-- Opening Marker --
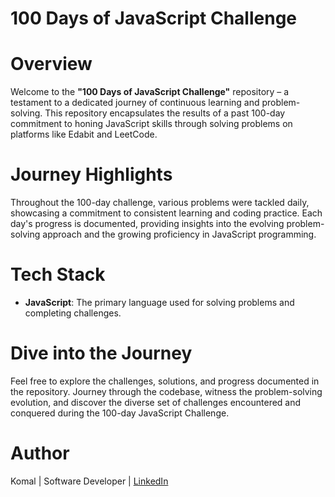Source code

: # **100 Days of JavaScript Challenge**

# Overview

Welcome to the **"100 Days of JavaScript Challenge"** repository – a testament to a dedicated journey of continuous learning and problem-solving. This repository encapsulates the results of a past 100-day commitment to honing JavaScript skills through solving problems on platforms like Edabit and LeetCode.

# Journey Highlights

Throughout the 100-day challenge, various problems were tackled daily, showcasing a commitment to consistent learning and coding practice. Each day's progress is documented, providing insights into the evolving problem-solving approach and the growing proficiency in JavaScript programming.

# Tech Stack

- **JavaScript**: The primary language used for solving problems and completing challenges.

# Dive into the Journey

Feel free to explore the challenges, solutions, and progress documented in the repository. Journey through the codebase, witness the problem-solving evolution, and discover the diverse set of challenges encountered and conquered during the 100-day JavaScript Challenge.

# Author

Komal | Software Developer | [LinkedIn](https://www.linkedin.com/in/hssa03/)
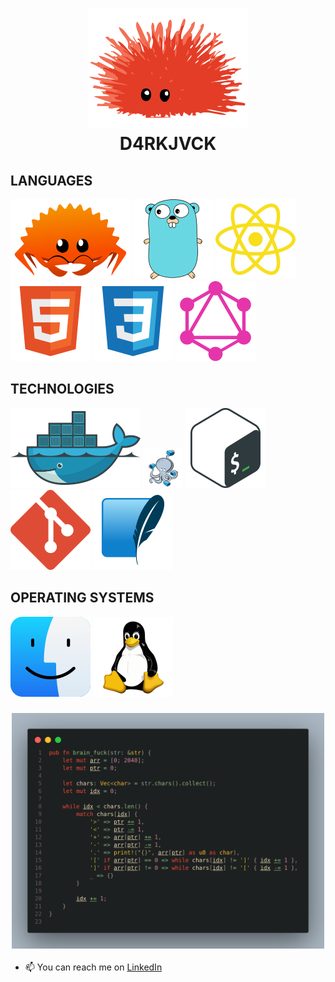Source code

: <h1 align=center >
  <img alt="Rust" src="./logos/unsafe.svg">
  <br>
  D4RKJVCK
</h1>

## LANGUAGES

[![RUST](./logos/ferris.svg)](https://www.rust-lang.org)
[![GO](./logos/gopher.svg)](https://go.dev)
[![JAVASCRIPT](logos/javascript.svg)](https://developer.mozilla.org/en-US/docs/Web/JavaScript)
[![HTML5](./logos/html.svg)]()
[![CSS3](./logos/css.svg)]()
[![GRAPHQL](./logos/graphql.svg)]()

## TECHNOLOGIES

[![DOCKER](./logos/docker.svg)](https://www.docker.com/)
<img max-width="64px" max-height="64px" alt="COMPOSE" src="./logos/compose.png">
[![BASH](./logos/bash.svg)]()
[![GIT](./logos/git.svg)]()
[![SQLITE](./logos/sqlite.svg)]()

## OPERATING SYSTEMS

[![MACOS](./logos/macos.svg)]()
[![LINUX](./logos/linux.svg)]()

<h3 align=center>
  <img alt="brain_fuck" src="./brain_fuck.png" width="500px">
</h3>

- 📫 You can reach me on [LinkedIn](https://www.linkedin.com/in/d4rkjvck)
-- Closing Marker --
● Problem requirements
Reproduce the data above verbatim, character for character, and omit both pictures from your output.

● Answer
Source code

: # **100 Days of JavaScript Challenge**

# Overview

Welcome to the **"100 Days of JavaScript Challenge"** repository – a testament to a dedicated journey of continuous learning and problem-solving. This repository encapsulates the results of a past 100-day commitment to honing JavaScript skills through solving problems on platforms like Edabit and LeetCode.

# Journey Highlights

Throughout the 100-day challenge, various problems were tackled daily, showcasing a commitment to consistent learning and coding practice. Each day's progress is documented, providing insights into the evolving problem-solving approach and the growing proficiency in JavaScript programming.

# Tech Stack

- **JavaScript**: The primary language used for solving problems and completing challenges.

# Dive into the Journey

Feel free to explore the challenges, solutions, and progress documented in the repository. Journey through the codebase, witness the problem-solving evolution, and discover the diverse set of challenges encountered and conquered during the 100-day JavaScript Challenge.

# Author

Komal | Software Developer | [LinkedIn](https://www.linkedin.com/in/hssa03/)
Source code

: <h1 align=center >
  <img alt="Rust" src="./logos/unsafe.svg">
  <br>
  D4RKJVCK
</h1>

## LANGUAGES

[![RUST](./logos/ferris.svg)](https://www.rust-lang.org)
[![GO](./logos/gopher.svg)](https://go.dev)
[![JAVASCRIPT](logos/javascript.svg)](https://developer.mozilla.org/en-US/docs/Web/JavaScript)
[![HTML5](./logos/html.svg)]()
[![CSS3](./logos/css.svg)]()
[![GRAPHQL](./logos/graphql.svg)]()

## TECHNOLOGIES

[![DOCKER](./logos/docker.svg)](https://www.docker.com/)
<img max-width="64px" max-height="64px" alt="COMPOSE" src="./logos/compose.png">
[![BASH](./logos/bash.svg)]()
[![GIT](./logos/git.svg)]()
[![SQLITE](./logos/sqlite.svg)]()

## OPERATING SYSTEMS

[![MACOS](./logos/macos.svg)]()
[![LINUX](./logos/linux.svg)]()

<h3 align=center>
  <img alt="brain_fuck" src="./brain_fuck.png" width="500px">
</h3>

- 📫 You can reach me on [LinkedIn](https://www.linkedin.com/in/d4rkjvck)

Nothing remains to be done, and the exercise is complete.